**SUPPLIED TEXT:**
━━━━

# Banking



## jeff4051 (Mar 28, 2016)

I am currently with Santander in Uk will be opening a Spanish Account in Oct which is the best bank in Torrevieja area, cheapest and do they charge you to take money out of an ATM???


----------



## snikpoh (Nov 19, 2007)

jeff4051 said:


> I am currently with Santander in Uk will be opening a Spanish Account in Oct which is the best bank in Torrevieja area, cheapest and do they charge you to take money out of an ATM???


It really all depends upon your circumstances.

Many Spanish banks offer a FREE account if you deposit sufficient funds each month. For example, the Sabadell Expansion account has ZERO charges and even gives money back on utility bills paid by direct debit if you deposit sufficient funds each month.


As regards ATM's, if you use an ATM that is on the same network as your bank account, then all withdrawals are (currently) free.

My other piece of advice is to choose a bank based on how good its online portal is.


----------



## tebo53 (Sep 18, 2014)

I am with Sabadell and have the expansion account. You need to deposit min €700 per calendar month to get everything free etc. 

Never had any problems with the bank and their internet banking is easy.

Steve


----------



## snikpoh (Nov 19, 2007)

tebo53 said:


> I am with Sabadell and have the expansion account. You need to deposit min €700 per calendar month to get everything free etc.
> 
> Never had any problems with the bank and their internet banking is easy.
> 
> Steve


We also have the expansion account but do NOT make regular payments of 700€ per month. We choose to send over larger sums irregularly - talk to the manager if that's how you want to do it. Bank managers in Spain have a deal more autonomy than in UK.


----------



## jeff4051 (Mar 28, 2016)

Thanks for replies


----------



## baldilocks (Mar 7, 2010)

My twopenn'orth: Make sure that there is a branch with a cash machine where you will be living and not 15-20 km away in the nearest town (bl**dy nuisance if you want some cash in a hurry!)


----------



## Alcalaina (Aug 6, 2010)

baldilocks said:


> My twopenn'orth: Make sure that there is a branch with a cash machine where you will be living and not 15-20 km away in the nearest town (bl**dy nuisance if you want some cash in a hurry!)


Or a bank in the same ATM network - ServiRed, 4B or Euro6000 - that doesn't charge commission to each other's customers.


----------



## jeff4051 (Mar 28, 2016)

Thanks for replies will go with Sabadell bank near where going to live


----------

━━━━

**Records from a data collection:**
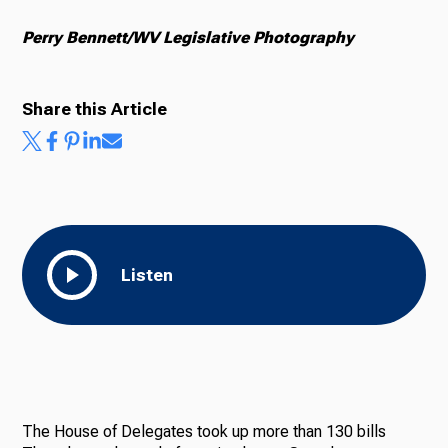
Perry Bennett/WV Legislative Photography
Share this Article
Listen
The House of Delegates took up more than 130 bills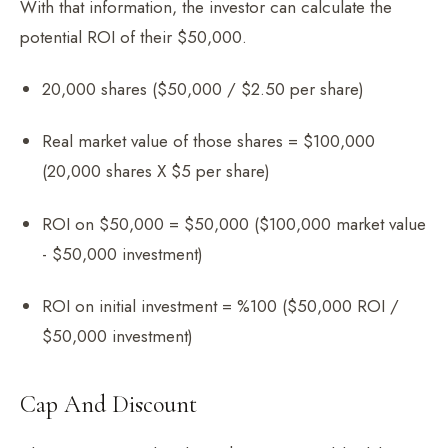
With that information, the investor can calculate the
potential ROI of their $50,000.
20,000 shares ($50,000 / $2.50 per share)
Real market value of those shares = $100,000
(20,000 shares X $5 per share)
ROI on $50,000 = $50,000 ($100,000 market value
- $50,000 investment)
ROI on initial investment = %100 ($50,000 ROI /
$50,000 investment)
Cap And Discount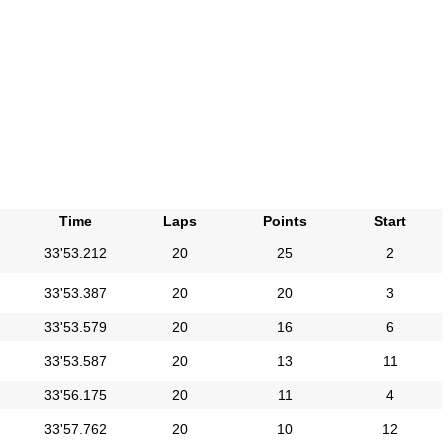
Time
Laps
Points
Start
33'53.212
20
25
2
33'53.387
20
20
3
33'53.579
20
16
6
33'53.587
20
13
11
33'56.175
20
11
4
33'57.762
20
10
12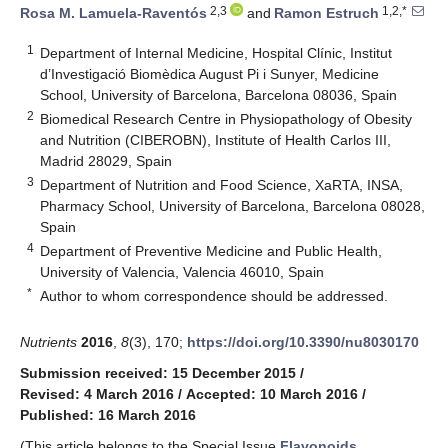
2,3
1,2,*
Rosa M. Lamuela-Raventós
and
Ramon Estruch
1
Department of Internal Medicine, Hospital Clínic, Institut
d’Investigació Biomèdica August Pi i Sunyer, Medicine
School, University of Barcelona, Barcelona 08036, Spain
2
Biomedical Research Centre in Physiopathology of Obesity
and Nutrition (CIBEROBN), Institute of Health Carlos III,
Madrid 28029, Spain
3
Department of Nutrition and Food Science, XaRTA, INSA,
Pharmacy School, University of Barcelona, Barcelona 08028,
Spain
4
Department of Preventive Medicine and Public Health,
University of Valencia, Valencia 46010, Spain
*
Author to whom correspondence should be addressed.
Nutrients
2016
,
8
(3), 170;
https://doi.org/10.3390/nu8030170
Submission received: 15 December 2015
/
Revised: 4 March 2016
/
Accepted: 10 March 2016
/
Published: 16 March 2016
(This article belongs to the Special Issue
Flavonoids,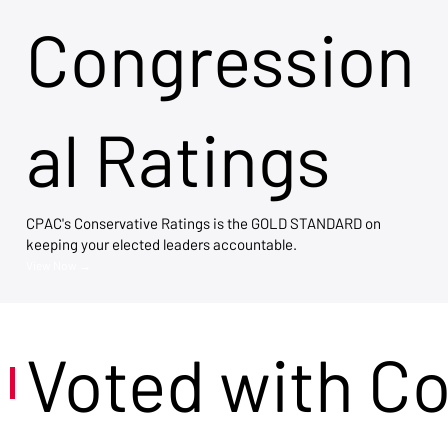
Congression
al Ratings
CPAC's Conservative Ratings is the GOLD STANDARD on
keeping your elected leaders accountable.
View Now →
Voted with C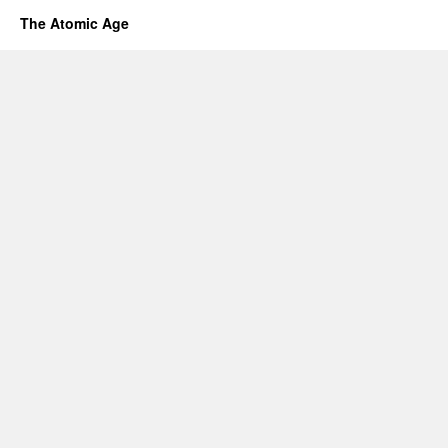
The Atomic Age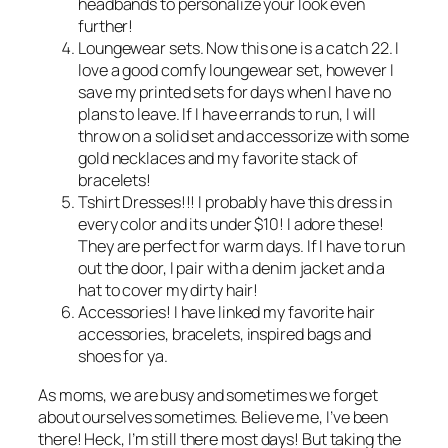
headbands to personalize your look even
further!
Loungewear sets. Now this one is a catch 22. I
love a good comfy loungewear set, however I
save my printed sets for days when I have no
plans to leave. If I have errands to run, I will
throw on a solid set and accessorize with some
gold necklaces and my favorite stack of
bracelets!
Tshirt Dresses!!! I probably have this dress in
every color and its under $10! I adore these!
They are perfect for warm days. If I have to run
out the door, I pair with a denim jacket and a
hat to cover my dirty hair!
Accessories! I have linked my favorite hair
accessories, bracelets, inspired bags and
shoes for ya.
As moms, we are busy and sometimes we forget
about ourselves sometimes. Believe me, I’ve been
there! Heck, I’m still there most days! But taking the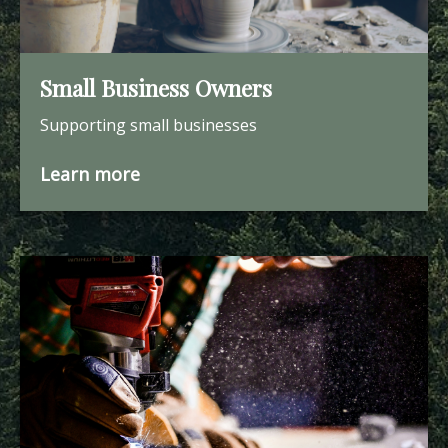
Small Business Owners
Supporting small businesses
Learn more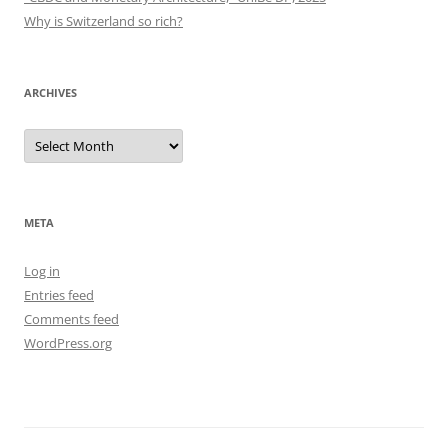
Why is Switzerland so rich?
ARCHIVES
Archives
META
Log in
Entries feed
Comments feed
WordPress.org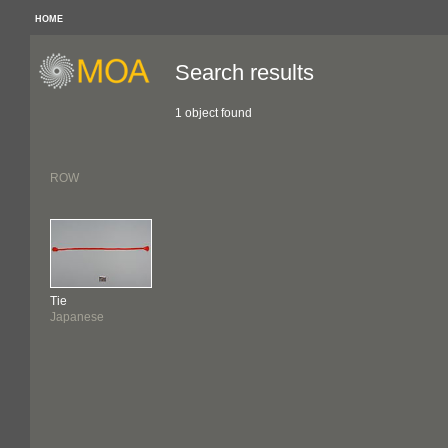
HOME
Search results
1 object found
ROW
Tie
Japanese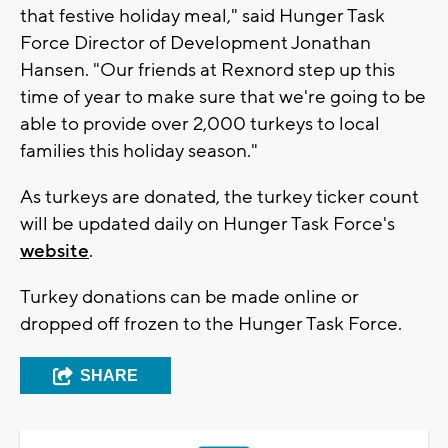
that festive holiday meal," said Hunger Task
Force Director of Development Jonathan
Hansen. "Our friends at Rexnord step up this
time of year to make sure that we're going to be
able to provide over 2,000 turkeys to local
families this holiday season."
As turkeys are donated, the turkey ticker count
will be updated daily on Hunger Task Force's
website
.
Turkey donations can be made online or
dropped off frozen to the Hunger Task Force.
SHARE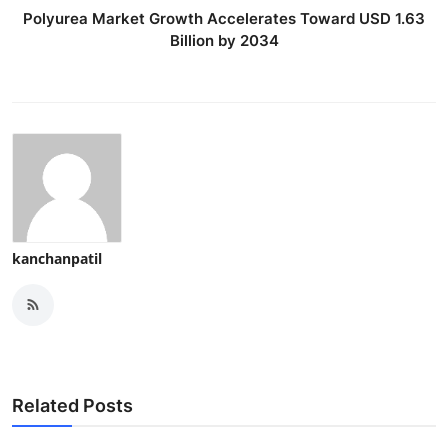
Polyurea Market Growth Accelerates Toward USD 1.63
Billion by 2034
kanchanpatil
Related Posts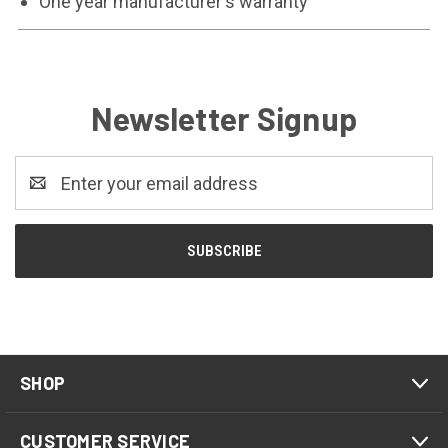
One year manufacturer's warranty
Newsletter Signup
Email
Address
SHOP
CUSTOMER SERVICE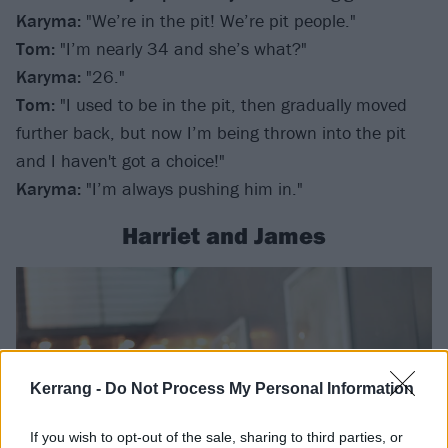
Karyma:
"We’re in the pit! We’re pit people."
Tom:
"I’m nearly 34 and she’s what?"
Karyma:
"26."
Tom:
"I used to be in the pit, then gradually moved
further back, but now I’m being thrown into the pit
and I haven't got a choice!"
Karyma:
"I’m always pushing him in."
Harriet and James
Kerrang -
Do Not Process My Personal Information
If you wish to opt-out of the sale, sharing to third parties, or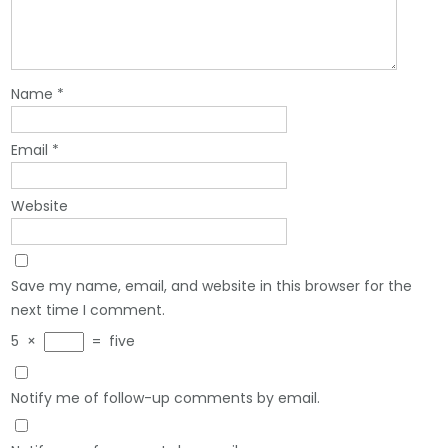
Name
*
Email
*
Website
Save my name, email, and website in this browser for the
next time I comment.
5
×
=
five
Notify me of follow-up comments by email.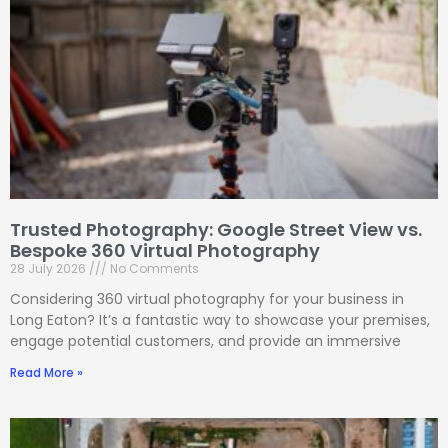
Trusted Photography: Google Street View vs.
Bespoke 360 Virtual Photography
28 July 2026
No Comments
Considering 360 virtual photography for your business in
Long Eaton? It’s a fantastic way to showcase your premises,
engage potential customers, and provide an immersive
Read More »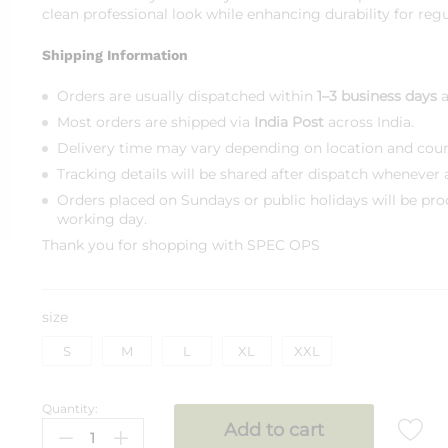
clean professional look while enhancing durability for regu
Shipping Information
Orders are usually dispatched within
1–3 business days
a
Most orders are shipped via
India Post
across India.
Delivery time may vary depending on location and courie
Tracking details will be shared after dispatch whenever a
Orders placed on Sundays or public holidays will be pro
working day.
Thank you for shopping with
SPEC OPS
size
S
M
L
XL
XXL
Quantity:
T
Add to cart
Shirt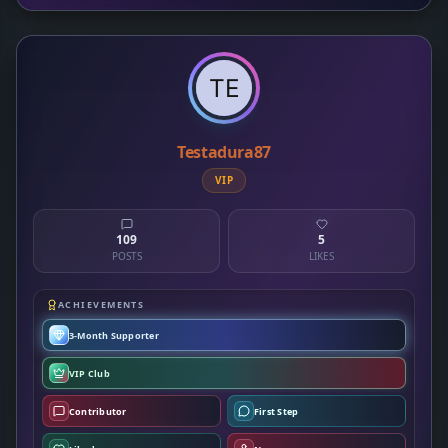
Testadura87
VIP
109
5
POSTS
LIKES
ACHIEVEMENTS
3-Month Supporter
VIP Club
Contributor
First Step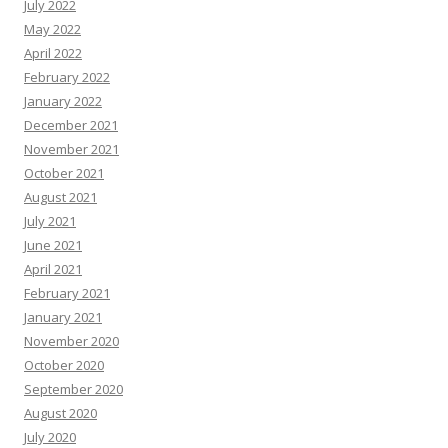
July 2022
May 2022
April 2022
February 2022
January 2022
December 2021
November 2021
October 2021
August 2021
July 2021
June 2021
April 2021
February 2021
January 2021
November 2020
October 2020
September 2020
August 2020
July 2020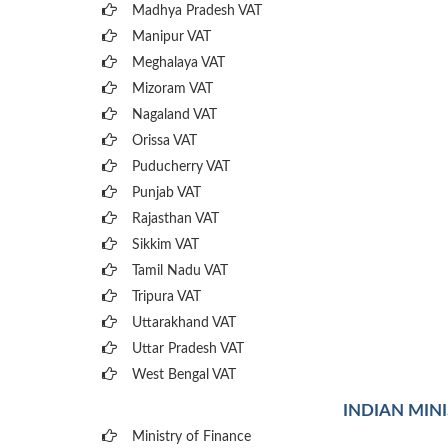
Madhya Pradesh VAT
Manipur VAT
Meghalaya VAT
Mizoram VAT
Nagaland VAT
Orissa VAT
Puducherry VAT
Punjab VAT
Rajasthan VAT
Sikkim VAT
Tamil Nadu VAT
Tripura VAT
Uttarakhand VAT
Uttar Pradesh VAT
West Bengal VAT
INDIAN MIN
Ministry of Finance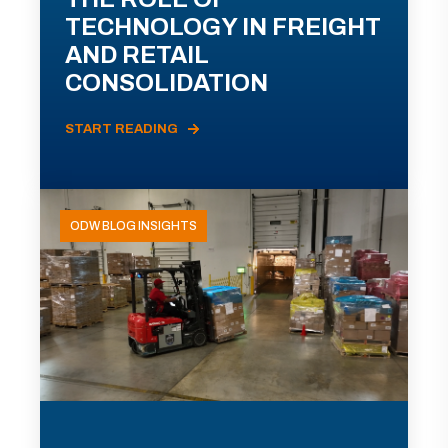
TECHNOLOGY IN FREIGHT
AND RETAIL
CONSOLIDATION
START READING
ODW BLOG INSIGHTS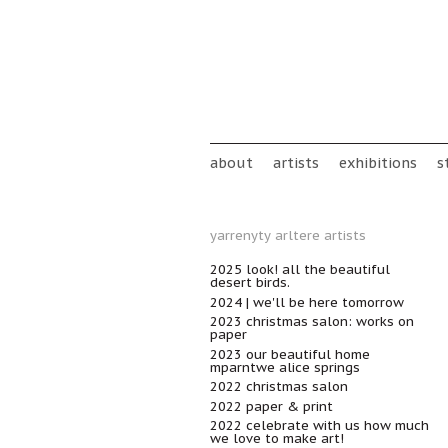
Skip to main content
Main menu
about
artists
exhibitions
s
yarrenyty arltere artists
2025 look! all the beautiful
desert birds.
2024 | we'll be here tomorrow
2023 christmas salon: works on
paper
2023 our beautiful home
mparntwe alice springs
2022 christmas salon
2022 paper & print
2022 celebrate with us how much
we love to make art!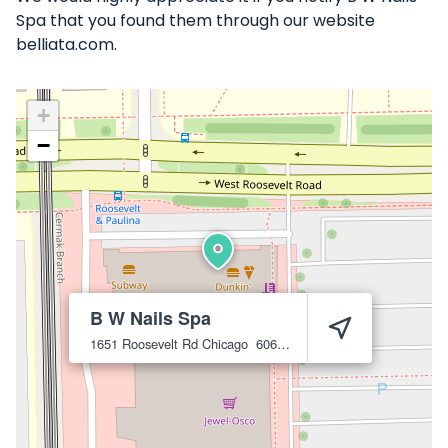
Spa that you found them through our website
belliata.com.
+
−
B W Nails Spa
1651 Roosevelt Rd
Chicago
60608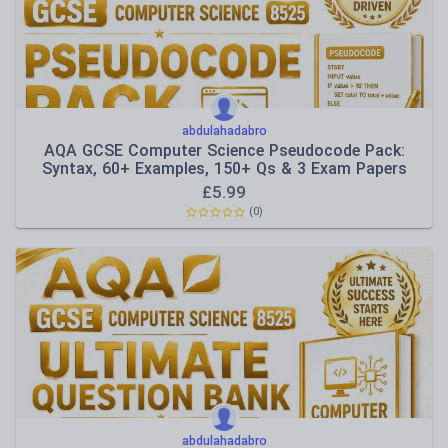
abdulahadabro
AQA GCSE Computer Science Pseudocode Pack:
Syntax, 60+ Examples, 150+ Qs & 3 Exam Papers
£
5.99
(0)
abdulahadabro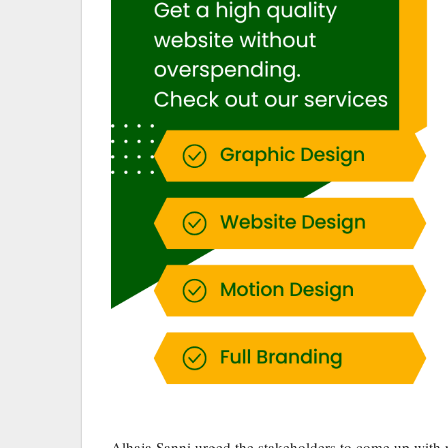
Alhaja Sanni urged the stakeholders to come up with r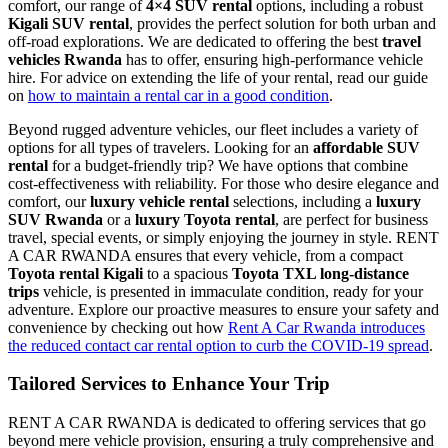
comfort, our range of
4×4 SUV rental
options,
including a robust
Kigali SUV rental
, provides the perfect solution for both urban and
off-road explorations. We are dedicated to offering the best
travel
vehicles Rwanda
has to offer, ensuring high-performance vehicle
hire. For advice on extending the life of your rental, read our guide
on
how to maintain a rental car in a good condition
.
Beyond rugged adventure vehicles, our fleet includes a variety of
options for all types of travelers. Looking for an
affordable SUV
rental
for a budget-friendly trip? We have options that combine
cost-effectiveness with reliability. For those who desire elegance and
comfort, our
luxury vehicle rental
selections, including a
luxury
SUV Rwanda
or a
luxury Toyota rental
, are perfect for business
travel, special events, or simply enjoying the journey in style. RENT
A CAR RWANDA ensures that every vehicle, from a compact
Toyota rental Kigali
to a spacious
Toyota TXL long-distance
trips
vehicle, is presented in immaculate condition, ready for your
adventure. Explore our proactive measures to ensure your safety and
convenience by checking out how
Rent A Car Rwanda introduces
the reduced contact car rental option to curb the COVID-19 spread
.
Tailored Services to Enhance Your Trip
RENT A CAR RWANDA is dedicated to offering services that go
beyond mere vehicle provision, ensuring a truly comprehensive and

━━━━

In the banking thread, what minimum monthly deposit is stated as necessary for the Sabadell expansion account to make everything free?

A minimum of €700 per calendar month.